* [ENTRIES SUPPLIED]
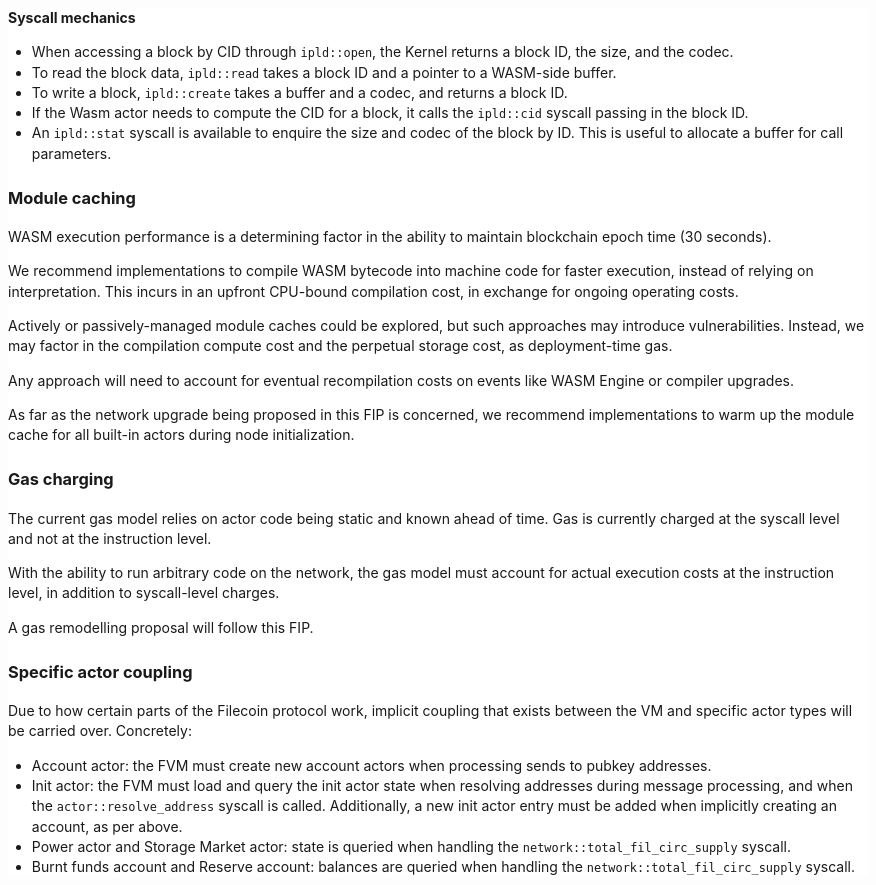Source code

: **Syscall mechanics**

- When accessing a block by CID through `ipld::open`, the Kernel returns a block
  ID, the size, and the codec.
- To read the block data, `ipld::read` takes a block ID and a pointer to a
  WASM-side buffer.
- To write a block, `ipld::create` takes a buffer and a codec, and returns a
  block ID.
- If the Wasm actor needs to compute the CID for a block, it calls the
  `ipld::cid` syscall passing in the block ID.
- An `ipld::stat` syscall is available to enquire the size and codec of the
  block by ID. This is useful to allocate a buffer for call parameters.

### Module caching

WASM execution performance is a determining factor in the ability to maintain
blockchain epoch time (30 seconds).

We recommend implementations to compile WASM bytecode into machine code for
faster execution, instead of relying on interpretation. This incurs in an
upfront CPU-bound compilation cost, in exchange for ongoing operating costs.

Actively or passively-managed module caches could be explored, but such
approaches may introduce vulnerabilities. Instead, we may factor in the
compilation compute cost and the perpetual storage cost, as deployment-time gas.

Any approach will need to account for eventual recompilation costs on events
like WASM Engine or compiler upgrades.

As far as the network upgrade being proposed in this FIP is concerned, we
recommend implementations to warm up the module cache for all built-in actors
during node initialization.

### Gas charging

The current gas model relies on actor code being static and known ahead of time.
Gas is currently charged at the syscall level and not at the instruction level.

With the ability to run arbitrary code on the network, the gas model must
account for actual execution costs at the instruction level, in addition to
syscall-level charges.

A gas remodelling proposal will follow this FIP.

### Specific actor coupling

Due to how certain parts of the Filecoin protocol work, implicit coupling that
exists between the VM and specific actor types will be carried over. Concretely:

- Account actor: the FVM must create new account actors when processing sends to
  pubkey addresses.
- Init actor: the FVM must load and query the init actor state when resolving
  addresses during message processing, and when the `actor::resolve_address` syscall is
  called. Additionally, a new init actor entry must be added when implicitly
  creating an account, as per above.
- Power actor and Storage Market actor: state is queried when handling the
  `network::total_fil_circ_supply` syscall.
- Burnt funds account and Reserve account: balances are queried when handling
  the `network::total_fil_circ_supply` syscall.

* [PROBLEM TO WORK ON] Reproduce the data above verbatim, omitting the picture.

* [COMPLETED EXERCISE]
Source code

: **Syscall mechanics**

- When accessing a block by CID through `ipld::open`, the Kernel returns a block
  ID, the size, and the codec.
- To read the block data, `ipld::read` takes a block ID and a pointer to a
  WASM-side buffer.
- To write a block, `ipld::create` takes a buffer and a codec, and returns a
  block ID.
- If the Wasm actor needs to compute the CID for a block, it calls the
  `ipld::cid` syscall passing in the block ID.
- An `ipld::stat` syscall is available to enquire the size and codec of the
  block by ID. This is useful to allocate a buffer for call parameters.

### Module caching

WASM execution performance is a determining factor in the ability to maintain
blockchain epoch time (30 seconds).

We recommend implementations to compile WASM bytecode into machine code for
faster execution, instead of relying on interpretation. This incurs in an
upfront CPU-bound compilation cost, in exchange for ongoing operating costs.

Actively or passively-managed module caches could be explored, but such
approaches may introduce vulnerabilities. Instead, we may factor in the
compilation compute cost and the perpetual storage cost, as deployment-time gas.

Any approach will need to account for eventual recompilation costs on events
like WASM Engine or compiler upgrades.

As far as the network upgrade being proposed in this FIP is concerned, we
recommend implementations to warm up the module cache for all built-in actors
during node initialization.

### Gas charging

The current gas model relies on actor code being static and known ahead of time.
Gas is currently charged at the syscall level and not at the instruction level.

With the ability to run arbitrary code on the network, the gas model must
account for actual execution costs at the instruction level, in addition to
syscall-level charges.

A gas remodelling proposal will follow this FIP.

### Specific actor coupling

Due to how certain parts of the Filecoin protocol work, implicit coupling that
exists between the VM and specific actor types will be carried over. Concretely:

- Account actor: the FVM must create new account actors when processing sends to
  pubkey addresses.
- Init actor: the FVM must load and query the init actor state when resolving
  addresses during message processing, and when the `actor::resolve_address` syscall is
  called. Additionally, a new init actor entry must be added when implicitly
  creating an account, as per above.
- Power actor and Storage Market actor: state is queried when handling the
  `network::total_fil_circ_supply` syscall.
- Burnt funds account and Reserve account: balances are queried when handling
  the `network::total_fil_circ_supply` syscall.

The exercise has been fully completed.